I did not say tribes I said Hunter-Gatherers. Just because a society is tribal today does not mean they are hunter-gatherers. Many tribal societies in the modern day participate in agriculture, which makes them poor models for comparison if trying to understand our evolutionary roots.
Modern hunter-gatherers consume significantly less carbohydrate than other humans, and though the specific numbers vary greatly, carbohydrate represents only 30% of energy intake in the highest carb groups.
On the other end of the spectrum, groups living in northern latitudes often consume 9% or less of their energy intake from carbohydrate. The Nomadic Mongolians, and the Eskimo are known to subsist on almost entirely animal foods. In short, animal foods are a staple for many of these groups, and even the Hadza, a group often referenced as an example of healthy hunter-gatherers who consume high amounts of grains and carbs, get a large amount of their calories from honey which is technically an animal food.
My final point is that meat seems to be an undeniable part of our evolution as a species. I do believe we are adaptable, but I think that plant foods represent survival food more than our dietary foundation.
Even in observing modern hunter-gatherers who do consume higher amounts of plants, the calorie intake is still far lower than what we consume in agrarian society.
On The Carnivore Diet
So where does this leave us as far as recommendations? Well, to put things simply, I am eating a nearly exclusively carnivore diet. There are nuances and caveats, I don’t just eat steaks, for example.
As far as results? I am honestly feeling as healthy as ever and thriving on this dietary approach. Based on the content of this article, I believe this way of eating has been the norm for much of our history rather than the exception. With that said, I think we are capable of consuming plants to a somewhat significant degree. The more close to the equator your ancestral roots, the more likely it may be that you can tolerate plants.
However I am still not convinced they are needed. Meat helped us develop into the incredible creatures that we are today, right up to the one-of-a-kind brain that makes us human.
It seems unlikely to me that we have changed much biologically since animal foods were our staple, and I believe the digestive and physical adaptations that separate us from apes were fundamentally changes to consume animal foods.

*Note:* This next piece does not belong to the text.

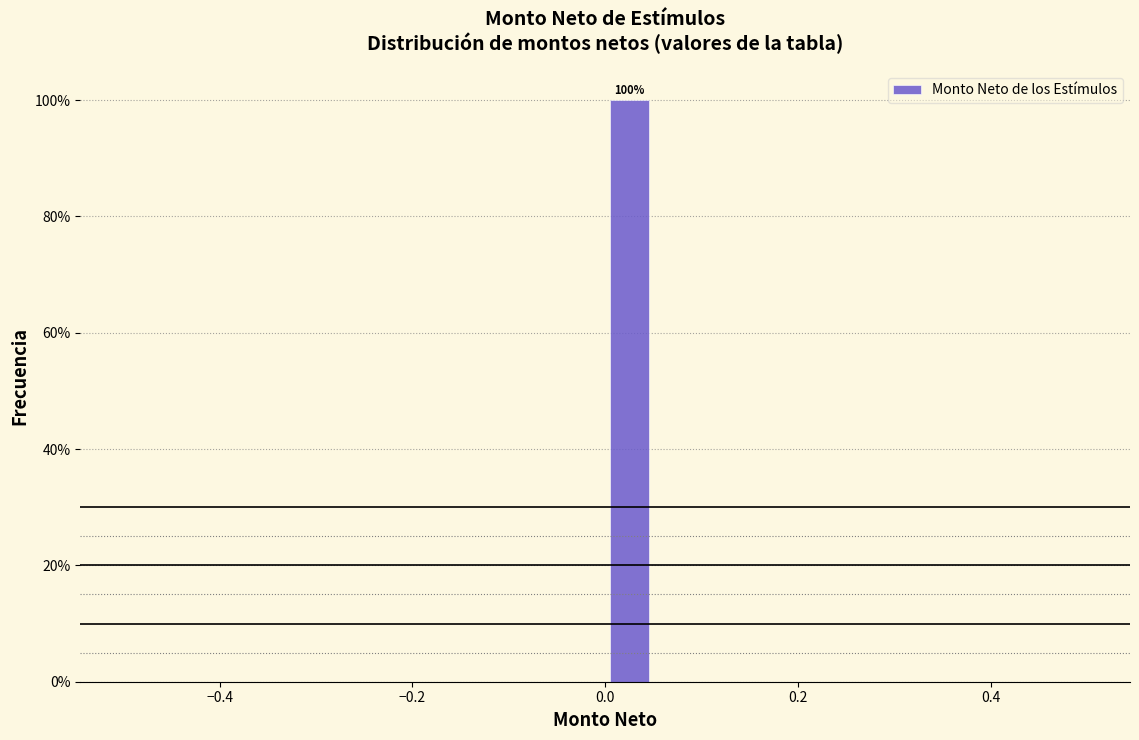

Read against the x-axis, roughly where is the centre of the tallest bar?

0.02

In short, I think that people should be aware of the role that animal foods played in our development, and that we may be best suited to a diet that relies on them. If you feel healthy, great. Plant tolerance seems to vary, but if you feel unhealthy, I strongly recommend looking into the carnivore diet.
There are other pieces of this puzzle, and I will continue to write about this topic for many articles to come. For example, check out this piece about the hidden world of plant toxins:
Your Vegetables Want To Kill You
The surprising truth about plant toxins That said, my personal goal is simply to seek the truth of human biology. I am amazed by what we are, and I am amazed by our past. I think this is a compelling field that offers powerful solutions for addressing the waning health of our species. Even so, I will stay open-minded and keep looking for more evidence.
But I believe that meat made us human, and that it is essential to our health and longevity. I hope you enjoyed reading and I wish you all good fortune on your own health and fitness journeys!